Going to see a beautiful orange mini lop doe! I'm very excited! My gorgeous little Lilly passed away last Summer at only 6 months old and I've been thinking about getting another bun to keep Billy company for a while! I've got a hutch set up all ready in case we bring her home!


----------



## Ingrid25 (Oct 1, 2011)

oooooh good luck


----------



## Teddy Red Lab (Nov 23, 2011)

I went to see the baby buns last week! I came home with gorgeous little Pippa...









...and then got completely carried away and also came home with Heidi!









We are staying at my parents for a long weekend, so the girls are slumming it in a dog crate for a couple of days as I couldn't leave them!









Although Pippa is a lop, one ear just hasn't gone down!!!! I think it adds to her, rather than detracts!
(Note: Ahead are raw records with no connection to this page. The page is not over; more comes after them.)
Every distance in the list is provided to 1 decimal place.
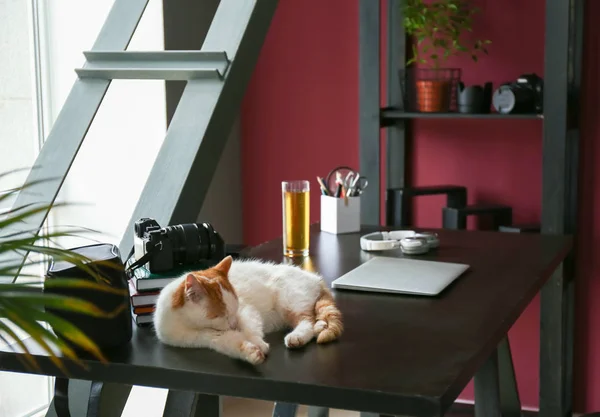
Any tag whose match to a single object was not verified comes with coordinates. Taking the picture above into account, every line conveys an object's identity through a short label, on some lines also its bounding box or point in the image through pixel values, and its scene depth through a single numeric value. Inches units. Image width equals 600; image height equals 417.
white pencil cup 100.9
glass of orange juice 86.7
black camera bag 52.2
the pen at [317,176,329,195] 103.0
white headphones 88.7
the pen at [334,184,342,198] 101.3
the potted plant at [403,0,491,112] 134.6
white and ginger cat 53.7
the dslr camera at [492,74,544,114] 127.9
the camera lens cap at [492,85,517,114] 128.0
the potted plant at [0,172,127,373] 28.5
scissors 102.4
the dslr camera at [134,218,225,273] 61.9
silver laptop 70.8
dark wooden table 47.1
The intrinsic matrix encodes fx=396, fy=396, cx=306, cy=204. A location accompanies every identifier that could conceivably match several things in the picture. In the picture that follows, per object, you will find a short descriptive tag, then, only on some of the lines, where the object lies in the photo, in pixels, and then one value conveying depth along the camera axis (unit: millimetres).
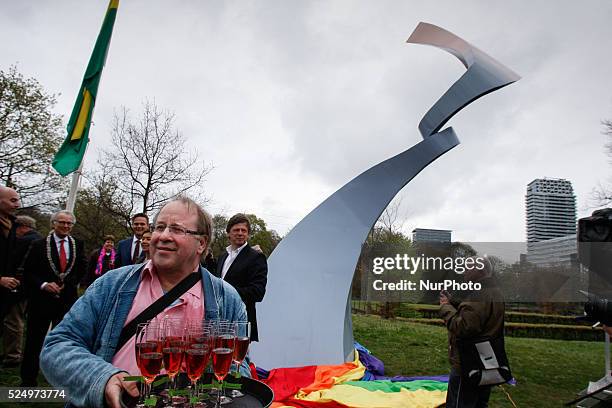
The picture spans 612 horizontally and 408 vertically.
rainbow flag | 4688
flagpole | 6659
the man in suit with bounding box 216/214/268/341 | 4414
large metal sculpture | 5953
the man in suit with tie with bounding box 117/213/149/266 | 5195
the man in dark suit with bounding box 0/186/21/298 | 4055
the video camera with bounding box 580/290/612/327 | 2715
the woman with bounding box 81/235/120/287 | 6680
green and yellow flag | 7391
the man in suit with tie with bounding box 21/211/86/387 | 4395
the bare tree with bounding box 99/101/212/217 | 14109
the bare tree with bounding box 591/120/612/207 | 14763
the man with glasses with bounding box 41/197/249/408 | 1301
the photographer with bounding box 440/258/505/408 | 3225
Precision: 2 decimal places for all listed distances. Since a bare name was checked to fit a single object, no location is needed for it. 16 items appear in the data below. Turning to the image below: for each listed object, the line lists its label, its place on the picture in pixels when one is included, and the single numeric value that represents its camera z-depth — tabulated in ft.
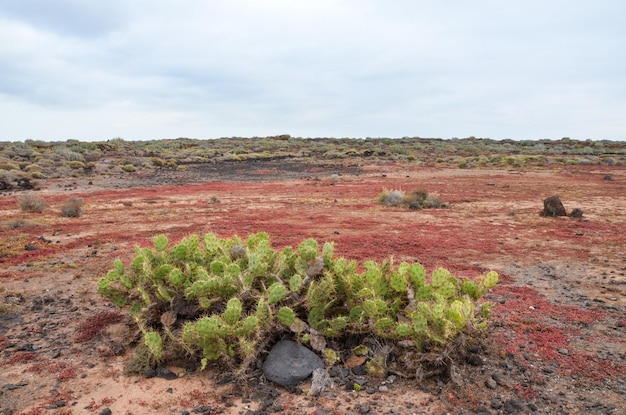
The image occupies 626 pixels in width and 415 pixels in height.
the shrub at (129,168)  138.83
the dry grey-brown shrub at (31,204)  61.57
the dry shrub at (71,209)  58.18
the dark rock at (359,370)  17.06
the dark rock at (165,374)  17.30
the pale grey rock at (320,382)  15.93
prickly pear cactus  16.65
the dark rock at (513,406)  14.80
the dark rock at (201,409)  14.93
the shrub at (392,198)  68.23
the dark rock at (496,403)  15.03
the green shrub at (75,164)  137.90
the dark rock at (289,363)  16.55
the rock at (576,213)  54.75
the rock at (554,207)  56.39
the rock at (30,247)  38.19
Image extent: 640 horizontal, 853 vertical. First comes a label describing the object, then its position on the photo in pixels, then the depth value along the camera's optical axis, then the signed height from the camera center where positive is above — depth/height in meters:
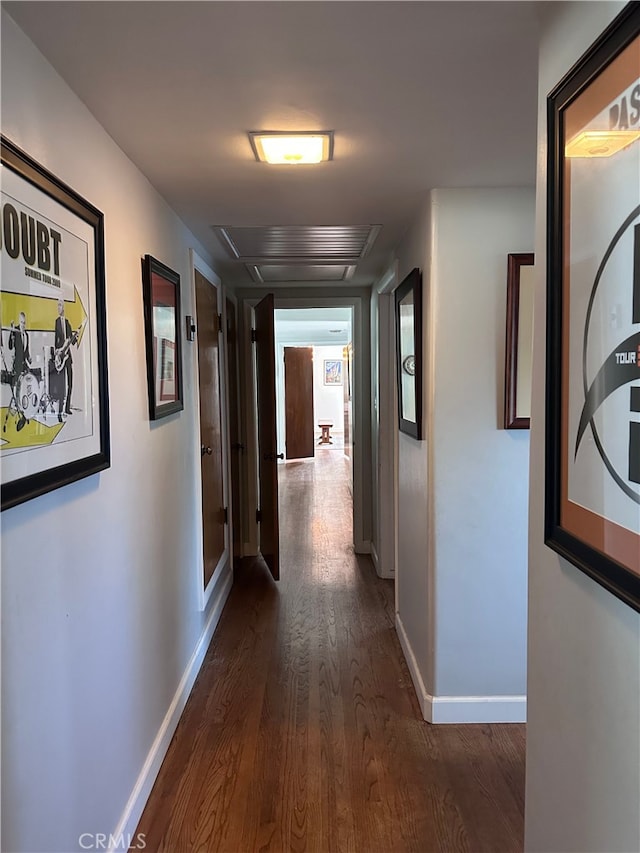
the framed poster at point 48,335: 1.07 +0.12
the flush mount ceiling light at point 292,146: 1.66 +0.72
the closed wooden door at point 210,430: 3.04 -0.24
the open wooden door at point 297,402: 9.44 -0.27
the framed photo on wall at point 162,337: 2.01 +0.19
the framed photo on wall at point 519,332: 2.18 +0.20
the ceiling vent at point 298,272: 3.56 +0.75
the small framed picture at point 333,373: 11.85 +0.26
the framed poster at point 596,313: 0.83 +0.11
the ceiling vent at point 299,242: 2.69 +0.73
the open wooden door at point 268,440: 3.76 -0.36
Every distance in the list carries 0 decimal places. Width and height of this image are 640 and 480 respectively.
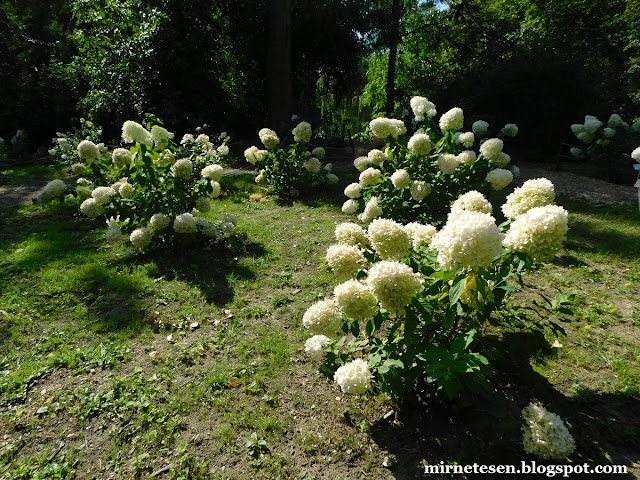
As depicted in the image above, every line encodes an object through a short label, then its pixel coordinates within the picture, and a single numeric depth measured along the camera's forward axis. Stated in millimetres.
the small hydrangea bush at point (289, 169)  6195
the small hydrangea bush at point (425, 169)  3627
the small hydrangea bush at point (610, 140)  6977
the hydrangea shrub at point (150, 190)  3979
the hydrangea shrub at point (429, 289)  1578
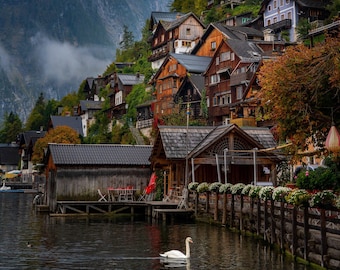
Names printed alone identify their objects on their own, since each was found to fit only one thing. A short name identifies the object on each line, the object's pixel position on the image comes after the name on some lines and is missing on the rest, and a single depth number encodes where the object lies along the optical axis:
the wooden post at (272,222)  27.31
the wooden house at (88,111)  123.14
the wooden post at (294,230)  23.78
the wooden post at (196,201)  41.10
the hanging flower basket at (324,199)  22.95
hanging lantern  23.27
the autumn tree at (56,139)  102.90
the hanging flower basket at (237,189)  34.59
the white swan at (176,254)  24.67
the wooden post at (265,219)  28.71
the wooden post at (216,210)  37.80
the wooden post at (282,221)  25.56
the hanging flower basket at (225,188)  36.67
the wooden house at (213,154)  44.66
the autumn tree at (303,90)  24.45
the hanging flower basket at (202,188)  40.15
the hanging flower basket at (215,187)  38.75
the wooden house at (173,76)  87.94
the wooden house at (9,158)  150.25
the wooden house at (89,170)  48.28
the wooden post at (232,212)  35.06
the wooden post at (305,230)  22.48
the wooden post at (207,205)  39.42
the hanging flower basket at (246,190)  32.85
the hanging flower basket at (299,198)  24.07
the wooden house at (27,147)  132.60
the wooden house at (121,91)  111.25
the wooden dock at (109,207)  45.06
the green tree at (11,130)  165.18
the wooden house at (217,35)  94.38
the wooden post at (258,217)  30.00
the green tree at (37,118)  164.88
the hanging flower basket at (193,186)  42.18
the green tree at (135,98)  101.19
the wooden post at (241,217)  33.38
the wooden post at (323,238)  20.97
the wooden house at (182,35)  111.12
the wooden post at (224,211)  36.29
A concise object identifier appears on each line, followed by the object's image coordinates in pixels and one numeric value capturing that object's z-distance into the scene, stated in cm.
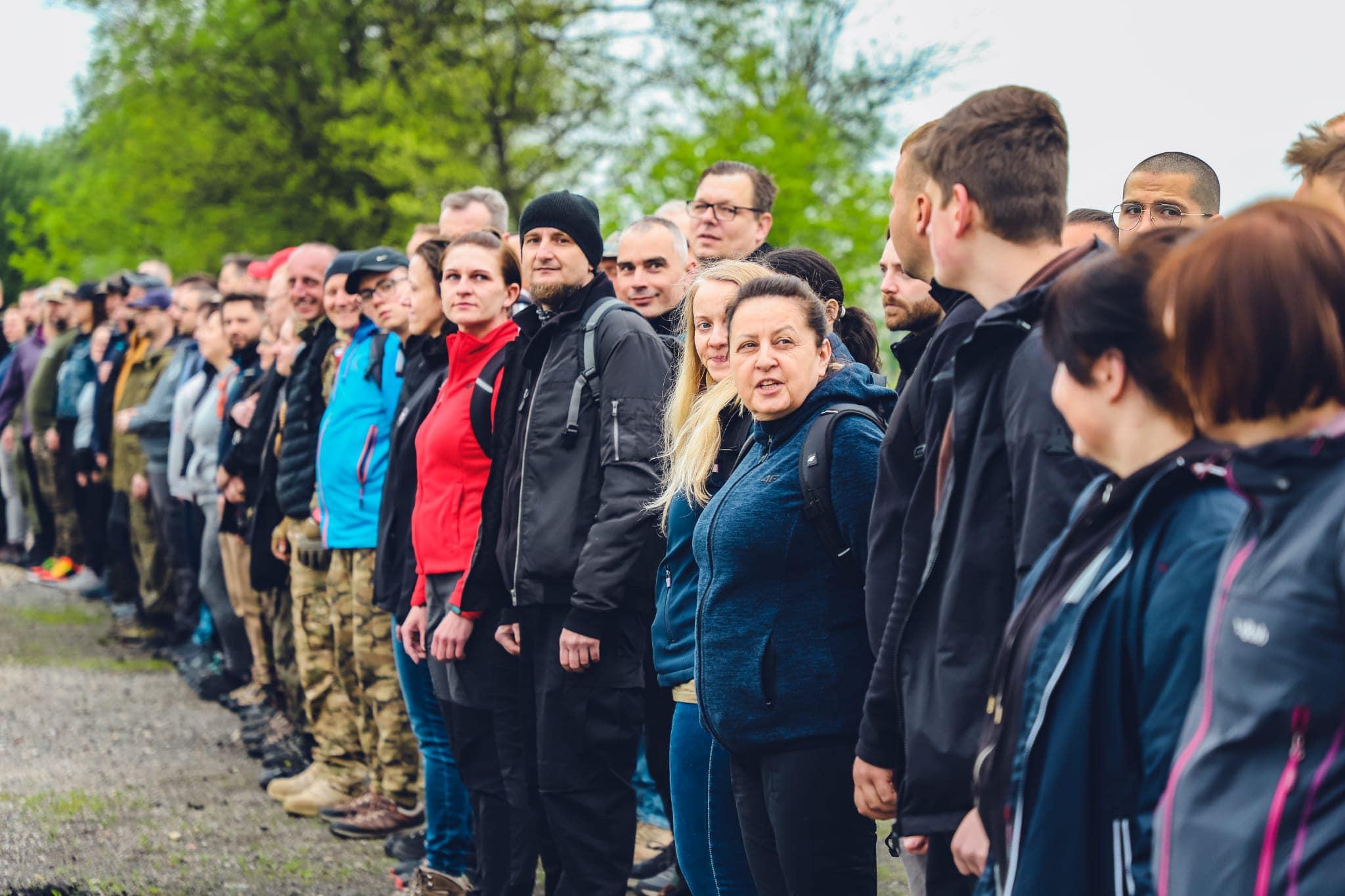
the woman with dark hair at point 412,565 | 559
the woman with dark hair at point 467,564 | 503
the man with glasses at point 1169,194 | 493
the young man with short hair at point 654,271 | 614
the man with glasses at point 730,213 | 621
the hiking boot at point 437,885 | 537
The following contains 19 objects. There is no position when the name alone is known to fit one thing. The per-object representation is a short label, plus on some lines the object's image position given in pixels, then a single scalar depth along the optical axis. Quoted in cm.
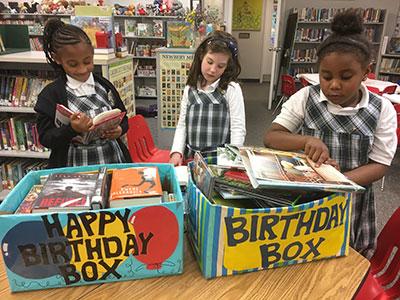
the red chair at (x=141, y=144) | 217
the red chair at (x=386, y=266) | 120
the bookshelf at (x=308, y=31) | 692
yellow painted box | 80
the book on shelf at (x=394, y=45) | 677
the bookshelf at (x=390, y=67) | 683
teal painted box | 73
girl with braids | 148
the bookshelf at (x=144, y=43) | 660
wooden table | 79
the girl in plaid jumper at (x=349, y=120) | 114
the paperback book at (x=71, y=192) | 75
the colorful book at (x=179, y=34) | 356
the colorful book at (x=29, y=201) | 78
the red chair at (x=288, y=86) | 535
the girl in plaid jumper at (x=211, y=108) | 181
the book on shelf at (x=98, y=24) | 242
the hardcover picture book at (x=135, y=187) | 79
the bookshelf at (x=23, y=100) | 247
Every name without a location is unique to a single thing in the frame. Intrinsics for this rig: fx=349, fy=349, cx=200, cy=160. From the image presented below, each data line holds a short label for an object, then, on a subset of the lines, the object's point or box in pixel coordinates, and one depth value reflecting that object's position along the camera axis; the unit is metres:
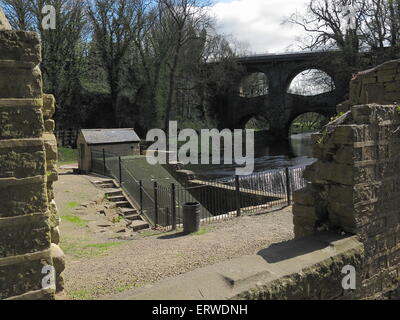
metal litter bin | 8.21
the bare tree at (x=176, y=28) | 28.69
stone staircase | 10.34
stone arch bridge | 32.12
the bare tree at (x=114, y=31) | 29.97
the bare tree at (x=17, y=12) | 24.17
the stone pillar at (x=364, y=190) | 4.09
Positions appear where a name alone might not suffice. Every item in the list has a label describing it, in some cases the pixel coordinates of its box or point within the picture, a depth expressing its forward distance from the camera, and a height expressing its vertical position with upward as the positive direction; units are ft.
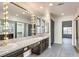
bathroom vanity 4.00 -1.72
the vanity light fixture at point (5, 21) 5.53 +0.92
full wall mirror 6.12 +1.08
She is definately the naughtier of the two- a complete madam!









Here's one of my others (the little lionhead at the front is the one that passed away )


----------



## coral. (May 11, 2011)

awwww so sweet great pictures


----------



## vet-2-b (Sep 25, 2008)

awww there all beautiful


----------



## Ingrid25 (Oct 1, 2011)

awwwwwwwwwwwwwwwwwwwwwwwwwwwwww Pippa and Heidi are so cuteee!


----------



## Teddy Red Lab (Nov 23, 2011)

Thank you... they are proving to be utter tinkers!!! x


----------